*PASSAGE PROVIDED*:
------------------------------------------------------------------------
Assessment of the site-wise transferability of annual models. Performance evaluation metrics of Eqs. (2)–(4), with the training site on the $x$ axis and the test site on the $y$ axis. Metrics are the coefficient of determination ( $R^{2}$ ) (a), normalized root mean square error (NRMSE) (b), and mean bias error (MBE) (c). For each metric, the diagonal pattern of the best performance (from the upper left to the lower right) illustrates how calibration models perform best in the locations where they are trained. At each site, we compute the performance metrics by comparing the calibration model output to an independent test set that was held out from model training. This finding illustrates how regional differences in meteorology and aerosol composition can limit the transferability of calibration relationships. It is noteworthy that the calibration model trained in Delhi performed quite poorly in Bengaluru.

[Figure omitted. See PDF]

Applying the Delhi and Hamirpur models to the Bengaluru test dataset resulted in contrasting performance, with NRMSE values of 71 % and 24 % from the Delhi and Hamirpur models, respectively. It is likely the largely regional aerosol from Hamirpur has enough overlap in the speciation and mass concentration range with the Bengaluru aerosol that the models are somewhat interchangeable. This hypothesis is additionally evidenced by the overlap in coefficients from the theory-driven hygroscopic growth equations. Clearly, the differences in the composition of the Delhi and Bengaluru aerosols prevent an exchange between the models at these two sites, but there is enough preserved from the regional contribution to allow some support from the Hamirpur model to the Delhi data.

Some calibration efforts have sought a unified continental model for low-cost sensors by combining multiple reference and low-cost sensor pairs into one regression model . Other studies have focused on interpolating between calibration sites to avoid washing out local effects, typically in a dense sensor network . Our results show that although there are overarching similarities in model parameter selection, urban and rural environments are heterogeneous to the point of potentially barring a unified model. Additionally, seasonal variability within India necessitates at least monthly updates to the model coefficients.

4 Conclusions

We collocated low-cost sensors with reference grade PM $_{2.5}$ monitors in three environments in India, two urban (Delhi and Bengaluru) and one rural (Hamirpur), over the course of multiple seasons to characterize low-cost sensor performance across shifting emissions and meteorological regimes and develop calibration models. Internally, PA-II units demonstrated strong consistency, with low intra-sensor bias and high correlation. Relative to reference instruments, uncalibrated sensor performance varied diurnally and seasonally, with shifts being strongly associated with extreme mass concentrations, RH, and coarse-mode particles. The low-cost sensor signal generally overestimated mass concentrations relative to the reference instruments, which is a trend observed in the literature to be associated with hygroscopic growth . We identified periods of low-cost sensor signal underestimation by a factor of 2– $6 \times$ in the pre-monsoon period in Delhi and Hamirpur, when supramicron wind-blown dust particles are relatively abundant.
------------------------------------------------------------------------
*DATASET*:
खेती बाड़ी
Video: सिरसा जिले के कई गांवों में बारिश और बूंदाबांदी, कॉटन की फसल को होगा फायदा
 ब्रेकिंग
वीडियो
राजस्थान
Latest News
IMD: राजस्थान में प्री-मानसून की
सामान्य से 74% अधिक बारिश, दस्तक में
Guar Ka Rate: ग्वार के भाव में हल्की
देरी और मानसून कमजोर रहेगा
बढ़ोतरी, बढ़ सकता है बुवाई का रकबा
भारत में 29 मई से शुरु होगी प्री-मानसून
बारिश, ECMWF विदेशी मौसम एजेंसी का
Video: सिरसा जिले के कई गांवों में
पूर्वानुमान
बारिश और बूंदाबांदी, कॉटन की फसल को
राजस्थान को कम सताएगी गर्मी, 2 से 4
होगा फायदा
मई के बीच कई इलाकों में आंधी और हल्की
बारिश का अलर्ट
------------------------------------------------------------------------
*WHAT YOU WILL DO*:
Decide whether each statement below agrees with the passage on calibrating low-cost particle sensors in India. Answer yes or no for each, and quote the words from the passage that decide it.
1. The Delhi model applied to the Bengaluru test data gave an NRMSE of 24 %.
2. Seasonal variability within India calls for updating the model coefficients at least monthly.
3. Bengaluru was the rural site among the three environments.

*ANSWER*:
1. No: "with NRMSE values of 71 % and 24 % from the Delhi and Hamirpur models, respectively"
2. Yes: "seasonal variability within India necessitates at least monthly updates to the model coefficients"
3. No: "two urban (Delhi and Bengaluru) and one rural (Hamirpur)"